Our mother ( who is brown on the outside but white on the inside) goes to regular ‘Contact’ meetings. This is a support/network group for non-Samoan spouses of Samoans. And when she invites us to go with her, we reply – “Oh no we cant go to Contact, we’re not white enough! We’re not worthy!” And we laugh. We tell our mother she’s being too palagi – when she serves a little portion of food for dinner. We tell our dad hes being a ‘typical’ Samoan chauvinist – when he washes dishes with the lights off because he’s worried people will see him from the road and be shocked that his family would let a matai do such menial labour.
In a roundabout, twisted way, what Im trying to say, is that stuff like race and ethnicity and all that jazz, was never really a big serious deal to me and my siblings. Maybe because we were very mixed up brown people and raised to be totally at ease in our own mixed up skins – and totally at ease with everybody else and their skins. We joked about it, teased each other about it and generally thought everybody else thought it was no big deal either. We were mixed up brown. Some people are whiter than white. Some are blacker than black. And the list goes on. So what? It was never important enough to be anything more than a passing thought.
Well. Now I am living in NZ. And in this country, questions of black and white and brown are no longer funny. When I talk about Maori ‘stuff’ my niece gets a horrified look on her face. And tells me that Im not pronouncing the word right and I sound like a colonialist. And of course what makes my mistake even more awful is that Im a quarter Maori. Oops.
When a co-worker at HRH’s sheetmetal shop saw his Holden, he exclaimed, “Man, how can a black fella like you afford a car like that?!” HRH thought it was funny. My family thought it was hilarious. But more cultured, refined and politically correct individuals were disgusted, “Thats outrageous! The racism! The ignorance! The insult!” Oops.
When I read about a 4 yr old found wandering in the mall alone who then has to hang out at the police station for an entire day before someone realises shes missing and comes to look for her – i exclaim, “ohmigosh, i bet you they’re islanders!” And my NZ friends look aghast. “How can you say that? That’s so racist!” And i say, no Im not. Im just guessing at the most obvious choice. Were they brown? SEE! I was right.And they all shake their heads at my political incorrectness. Oops.
So I have been chastened. I am trying very hard to be on guard now. To be more sensitive. To be more politically correct.To not offend everybody and anybody. (Except after reading this post, most of you are probably utterly disgusted with me…) It is not easy to be appropriately serious about matters of race and ethnicity when youve been so used to it being ‘no big deal’. Its not fun.
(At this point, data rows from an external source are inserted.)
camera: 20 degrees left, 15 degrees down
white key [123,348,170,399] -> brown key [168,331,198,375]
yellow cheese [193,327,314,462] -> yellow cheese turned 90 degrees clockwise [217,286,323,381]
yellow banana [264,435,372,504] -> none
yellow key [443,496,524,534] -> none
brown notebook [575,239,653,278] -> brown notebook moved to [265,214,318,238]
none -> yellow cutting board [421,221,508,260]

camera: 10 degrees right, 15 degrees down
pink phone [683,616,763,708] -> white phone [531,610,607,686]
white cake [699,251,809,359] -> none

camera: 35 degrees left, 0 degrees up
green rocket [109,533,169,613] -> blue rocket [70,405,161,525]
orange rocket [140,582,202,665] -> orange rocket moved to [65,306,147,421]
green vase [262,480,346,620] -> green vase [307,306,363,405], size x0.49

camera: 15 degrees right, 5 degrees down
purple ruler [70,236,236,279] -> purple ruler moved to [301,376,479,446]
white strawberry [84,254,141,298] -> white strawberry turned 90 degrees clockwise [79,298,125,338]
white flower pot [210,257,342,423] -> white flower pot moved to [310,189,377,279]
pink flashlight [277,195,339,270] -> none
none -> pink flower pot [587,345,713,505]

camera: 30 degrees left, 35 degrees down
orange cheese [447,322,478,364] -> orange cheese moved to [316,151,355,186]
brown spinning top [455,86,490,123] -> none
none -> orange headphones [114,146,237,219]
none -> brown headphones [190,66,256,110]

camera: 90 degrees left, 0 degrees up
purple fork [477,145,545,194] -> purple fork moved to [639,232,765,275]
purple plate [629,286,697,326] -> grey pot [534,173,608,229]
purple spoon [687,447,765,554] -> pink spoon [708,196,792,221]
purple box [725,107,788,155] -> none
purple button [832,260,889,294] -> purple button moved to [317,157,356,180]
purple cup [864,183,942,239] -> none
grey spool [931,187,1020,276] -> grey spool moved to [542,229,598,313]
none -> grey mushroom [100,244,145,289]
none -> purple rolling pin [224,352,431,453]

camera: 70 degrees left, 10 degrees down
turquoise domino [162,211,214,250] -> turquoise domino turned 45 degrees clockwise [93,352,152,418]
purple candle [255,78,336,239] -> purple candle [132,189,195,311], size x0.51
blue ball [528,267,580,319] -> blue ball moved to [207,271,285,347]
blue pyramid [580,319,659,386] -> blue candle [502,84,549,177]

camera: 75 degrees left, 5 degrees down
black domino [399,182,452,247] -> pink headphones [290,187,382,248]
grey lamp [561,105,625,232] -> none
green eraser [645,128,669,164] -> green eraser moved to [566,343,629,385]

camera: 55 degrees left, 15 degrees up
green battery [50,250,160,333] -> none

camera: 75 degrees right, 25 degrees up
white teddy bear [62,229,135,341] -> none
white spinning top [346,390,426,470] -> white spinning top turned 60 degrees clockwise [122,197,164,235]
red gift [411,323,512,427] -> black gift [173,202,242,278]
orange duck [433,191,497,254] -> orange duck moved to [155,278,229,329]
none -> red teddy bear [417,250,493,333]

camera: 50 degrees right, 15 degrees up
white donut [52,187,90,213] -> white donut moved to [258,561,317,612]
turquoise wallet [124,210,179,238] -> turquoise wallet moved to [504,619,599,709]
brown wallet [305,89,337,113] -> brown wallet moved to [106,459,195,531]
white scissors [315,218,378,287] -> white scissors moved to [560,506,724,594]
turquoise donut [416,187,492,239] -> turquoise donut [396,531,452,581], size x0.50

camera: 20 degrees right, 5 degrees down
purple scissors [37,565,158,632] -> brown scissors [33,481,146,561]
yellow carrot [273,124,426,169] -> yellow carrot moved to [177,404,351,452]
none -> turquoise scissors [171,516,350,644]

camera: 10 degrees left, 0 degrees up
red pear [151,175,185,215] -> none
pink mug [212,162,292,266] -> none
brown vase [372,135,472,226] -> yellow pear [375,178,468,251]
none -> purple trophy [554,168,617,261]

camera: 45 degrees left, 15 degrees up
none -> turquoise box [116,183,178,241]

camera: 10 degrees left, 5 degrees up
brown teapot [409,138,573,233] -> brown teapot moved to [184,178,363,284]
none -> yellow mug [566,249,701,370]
And you know what’s really not funny? In spite of all its multicultural awareness and politically correctness – New Zealand is the ONLY country where i have ever been given a straight up racist insult. Out on the town one night back in my Varsity days and some white idiots screamed out – ‘you black b – i – t – c – h!‘. And i wanted to correct them – umm actually Im a brown bitch thank you very much…
Obviously they had a little bit of color blindness going on there.